Some experts scoff at that but admit that the reluctance exists.

"Saying we don't take morphine because of gaman in today's Japan is a stereotype like geishas and Mount Fuji," said Hajime Mizuno, who writes about medical issues. "The biggest reason is that doctors think morphine is evil because it causes addiction, and ordinary people do, too."

But those attitudes are changing. In 1980, Japan was using only 1 percent of the morphine it uses now. And last year, Parliament adopted a new national cancer plan.

Historically, governments feared opium because they saw it devastate China. After World War II, China had 40 million addicts, including the last empress. Mao cracked down ruthlessly, burning crops and executing dealers; by 1960, addiction was virtually gone.

Disdain for pain control is also a byproduct of Japan's medical system.

In May 2006, a member of the Parliament disclosed that he had cancer and said the system was so shamefully disorganized that it left thousands of "cancer refugees" roaming the archipelago looking for care.

Care is typically led by a surgeon who oversees chemotherapy and radiation as adjuncts and focuses less on drug management, including pain control, experts said.

And, until recently, patients were not even given their diagnoses. In a scene from a decade-old documentary well known here, a surgeon shows a family their mother's excised breast on a steel tray to point out the tumor; but she was not even told she had cancer.

Now disclosure is normal, and there is a government campaign urging patients to request pain relief. "Tell Us About Your Pain!" posters decorate hospital walls.

Drug enforcement agencies are struggling to adjust to the new reality.

Dr.

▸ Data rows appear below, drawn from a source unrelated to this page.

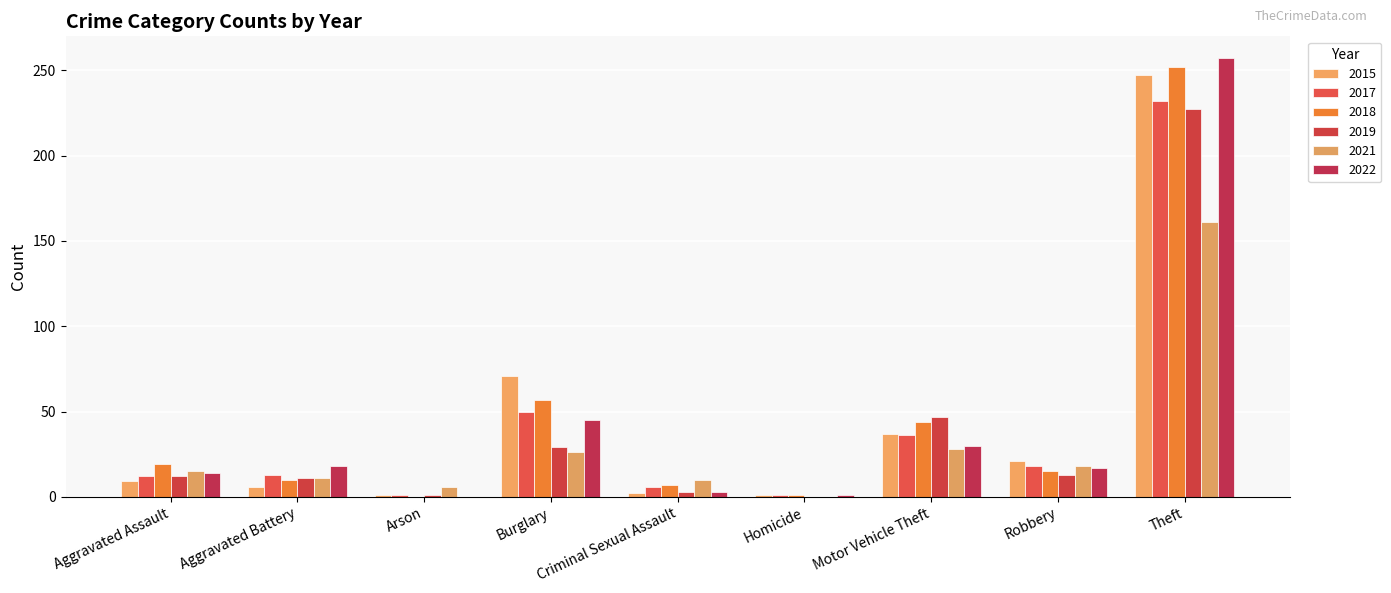

What is the lowest value of the 2017 series?

1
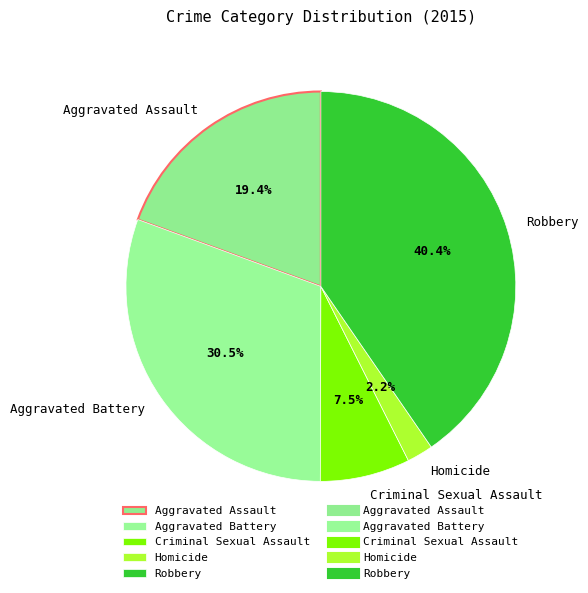

Does Robbery represent more than half of the total?

No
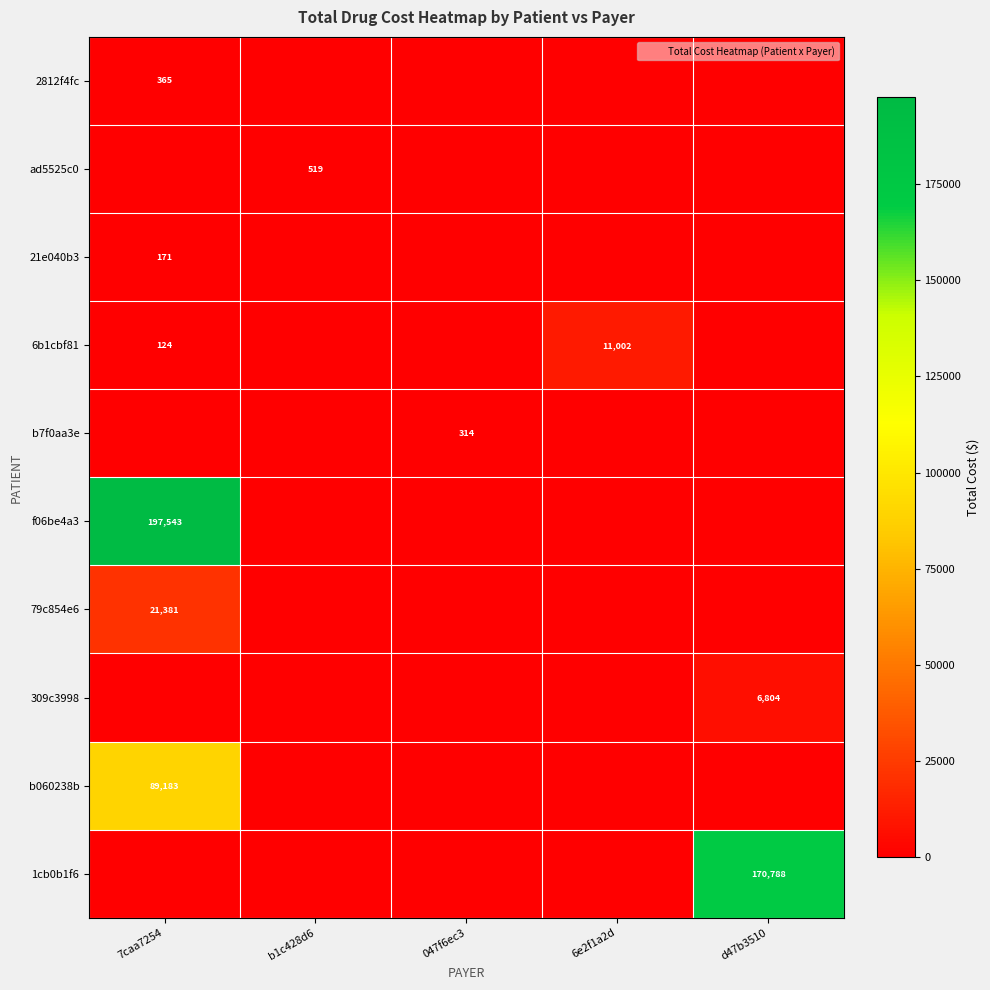

What is the difference between the maximum and second lowest values in the f06be4a3 series?

197542.7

Junichi Ikegaki, chief of palliative care at Hyogo Cancer Center, gave an example. His wife runs an outpatient clinic, and 100 OxyContin tablets disappeared from her narcotics cabinet.

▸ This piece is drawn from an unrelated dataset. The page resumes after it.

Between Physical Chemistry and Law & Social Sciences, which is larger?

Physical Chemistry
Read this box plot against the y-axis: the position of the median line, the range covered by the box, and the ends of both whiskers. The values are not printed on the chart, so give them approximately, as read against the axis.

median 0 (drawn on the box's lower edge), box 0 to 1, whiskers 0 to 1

In low-crime Japan, the theft of even 100 pills was such big news that television crews showed up with the police.

One narcotics officer criticized Dr. Ikegaki's wife, he said, because the cabinet was not bolted to the wall.

But the officer's partner, saying the country used too few painkillers, took her aside and asked her to prescribe more.

"Hon-ne and tatamae?" Dr. Ikegaki asked, using a Japanese expression for the difference between one's public facade and one's real feelings. "One was a suppressor and the other was a promoter."

Murakami Takahisa, director of drug compliance at the national Health Ministry in Tokyo, chuckled at the story.

His office is decorated with posters warning teenagers about the dangers of Ecstasy, but he is not worried about a crime wave, he said. Heroin use, for example, is negligible. His department sponsors symposiums encouraging doctors to prescribe more painkillers.

"In situations like this," he said, "narcotics officers have to change."

Kumi Takagi, 40, was initially reluctant to take morphine. Her breast cancer has spread to her spine and pelvis, and she has endured surgery, chemotherapy and radiation.

Touching her shoulder blades and lower back, she parsed her pain: "Up here, it was a stinging pain. But down here, it felt like the bones were grinding against each other, as if they were sticking and then breaking free. I wanted to slam my back against a wall."

She resisted until she found herself unable to get out of a chair without help. "Its image in Japan is that you will get hallucinations, or will have difficulties in your daily life," she said. "I was afraid I wouldn't be able to do my work or make my son's lunch."

She now takes morphine every 12 hours and carries a "rescue dose" for the sudden, severe pain called breakthrough pain.

"It's not all gone," she said, "but it's mild, and I can bear it. And I can sleep. Honestly — I wish I'd started it before."